◆ **TASK DETAILS**
Every entry, from first to last, is to be written out exactly.

◆ **Human keypoint data**
◆ ◆ ◆

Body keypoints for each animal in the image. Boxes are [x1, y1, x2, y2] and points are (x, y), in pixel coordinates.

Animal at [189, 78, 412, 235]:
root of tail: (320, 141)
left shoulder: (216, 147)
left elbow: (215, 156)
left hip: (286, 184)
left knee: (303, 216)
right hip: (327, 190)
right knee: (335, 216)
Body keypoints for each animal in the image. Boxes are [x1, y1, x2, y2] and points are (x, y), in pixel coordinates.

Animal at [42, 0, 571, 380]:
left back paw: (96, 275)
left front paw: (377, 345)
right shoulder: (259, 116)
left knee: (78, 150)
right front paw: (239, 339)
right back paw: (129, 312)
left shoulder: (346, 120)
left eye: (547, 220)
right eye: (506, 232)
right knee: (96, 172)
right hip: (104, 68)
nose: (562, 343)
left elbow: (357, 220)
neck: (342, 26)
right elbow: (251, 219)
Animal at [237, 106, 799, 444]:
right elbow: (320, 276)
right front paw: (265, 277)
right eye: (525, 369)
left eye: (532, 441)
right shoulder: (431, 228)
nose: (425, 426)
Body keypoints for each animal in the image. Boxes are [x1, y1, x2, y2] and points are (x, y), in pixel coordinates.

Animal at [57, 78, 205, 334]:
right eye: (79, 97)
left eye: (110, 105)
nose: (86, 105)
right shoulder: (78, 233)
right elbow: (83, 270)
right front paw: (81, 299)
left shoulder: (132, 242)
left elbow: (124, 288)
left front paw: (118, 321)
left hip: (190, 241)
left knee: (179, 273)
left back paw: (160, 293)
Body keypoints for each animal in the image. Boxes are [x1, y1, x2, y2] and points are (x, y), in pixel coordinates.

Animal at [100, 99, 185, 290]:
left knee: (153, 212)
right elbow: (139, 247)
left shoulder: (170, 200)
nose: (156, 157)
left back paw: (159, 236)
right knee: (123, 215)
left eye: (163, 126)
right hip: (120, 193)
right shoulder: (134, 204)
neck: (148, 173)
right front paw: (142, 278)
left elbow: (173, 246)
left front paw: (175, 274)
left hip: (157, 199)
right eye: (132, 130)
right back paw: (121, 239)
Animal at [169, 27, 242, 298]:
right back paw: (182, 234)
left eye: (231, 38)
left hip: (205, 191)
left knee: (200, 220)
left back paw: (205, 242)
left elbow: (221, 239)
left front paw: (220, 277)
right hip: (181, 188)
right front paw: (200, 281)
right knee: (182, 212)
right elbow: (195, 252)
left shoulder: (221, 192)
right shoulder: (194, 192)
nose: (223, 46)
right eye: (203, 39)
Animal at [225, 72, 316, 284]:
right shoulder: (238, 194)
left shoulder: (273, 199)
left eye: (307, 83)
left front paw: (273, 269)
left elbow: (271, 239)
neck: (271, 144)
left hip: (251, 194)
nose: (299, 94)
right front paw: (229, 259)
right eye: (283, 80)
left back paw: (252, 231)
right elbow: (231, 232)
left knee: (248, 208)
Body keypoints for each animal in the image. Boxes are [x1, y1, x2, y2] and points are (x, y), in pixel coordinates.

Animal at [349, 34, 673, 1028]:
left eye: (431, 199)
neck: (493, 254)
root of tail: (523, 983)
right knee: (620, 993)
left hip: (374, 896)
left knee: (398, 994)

◆ ◆ ◆

◆ **ANSWER BOX**
Body keypoints for each animal in the image. Boxes are [x1, y1, x2, y2] and points are (x, y), in pixel coordinates.

Animal at [189, 78, 412, 235]:
root of tail: (320, 141)
left shoulder: (216, 147)
left elbow: (215, 156)
left hip: (286, 184)
left knee: (303, 216)
right hip: (327, 190)
right knee: (335, 216)
Body keypoints for each animal in the image. Boxes are [x1, y1, x2, y2] and points are (x, y), in pixel coordinates.

Animal at [42, 0, 571, 380]:
left back paw: (96, 275)
left front paw: (377, 345)
right shoulder: (259, 116)
left knee: (78, 150)
right front paw: (239, 339)
right back paw: (129, 312)
left shoulder: (346, 120)
left eye: (547, 220)
right eye: (506, 232)
right knee: (96, 172)
right hip: (104, 68)
nose: (562, 343)
left elbow: (357, 220)
neck: (342, 26)
right elbow: (251, 219)
Animal at [237, 106, 799, 444]:
right elbow: (320, 276)
right front paw: (265, 277)
right eye: (525, 369)
left eye: (532, 441)
right shoulder: (431, 228)
nose: (425, 426)
Body keypoints for each animal in the image. Boxes are [x1, y1, x2, y2] and points are (x, y), in pixel coordinates.

Animal at [57, 78, 205, 334]:
right eye: (79, 97)
left eye: (110, 105)
nose: (86, 105)
right shoulder: (78, 233)
right elbow: (83, 270)
right front paw: (81, 299)
left shoulder: (132, 242)
left elbow: (124, 288)
left front paw: (118, 321)
left hip: (190, 241)
left knee: (179, 273)
left back paw: (160, 293)
Body keypoints for each animal in the image. Boxes are [x1, y1, x2, y2] and points are (x, y), in pixel coordinates.

Animal at [100, 99, 185, 290]:
left knee: (153, 212)
right elbow: (139, 247)
left shoulder: (170, 200)
nose: (156, 157)
left back paw: (159, 236)
right knee: (123, 215)
left eye: (163, 126)
right hip: (120, 193)
right shoulder: (134, 204)
neck: (148, 173)
right front paw: (142, 278)
left elbow: (173, 246)
left front paw: (175, 274)
left hip: (157, 199)
right eye: (132, 130)
right back paw: (121, 239)
Animal at [169, 27, 242, 298]:
right back paw: (182, 234)
left eye: (231, 38)
left hip: (205, 191)
left knee: (200, 220)
left back paw: (205, 242)
left elbow: (221, 239)
left front paw: (220, 277)
right hip: (181, 188)
right front paw: (200, 281)
right knee: (182, 212)
right elbow: (195, 252)
left shoulder: (221, 192)
right shoulder: (194, 192)
nose: (223, 46)
right eye: (203, 39)
Animal at [225, 72, 316, 284]:
right shoulder: (238, 194)
left shoulder: (273, 199)
left eye: (307, 83)
left front paw: (273, 269)
left elbow: (271, 239)
neck: (271, 144)
left hip: (251, 194)
nose: (299, 94)
right front paw: (229, 259)
right eye: (283, 80)
left back paw: (252, 231)
right elbow: (231, 232)
left knee: (248, 208)
Body keypoints for each animal in the image. Boxes are [x1, y1, x2, y2] and points are (x, y), in pixel coordinates.

Animal at [349, 34, 673, 1028]:
left eye: (431, 199)
neck: (493, 254)
root of tail: (523, 983)
right knee: (620, 993)
left hip: (374, 896)
left knee: (398, 994)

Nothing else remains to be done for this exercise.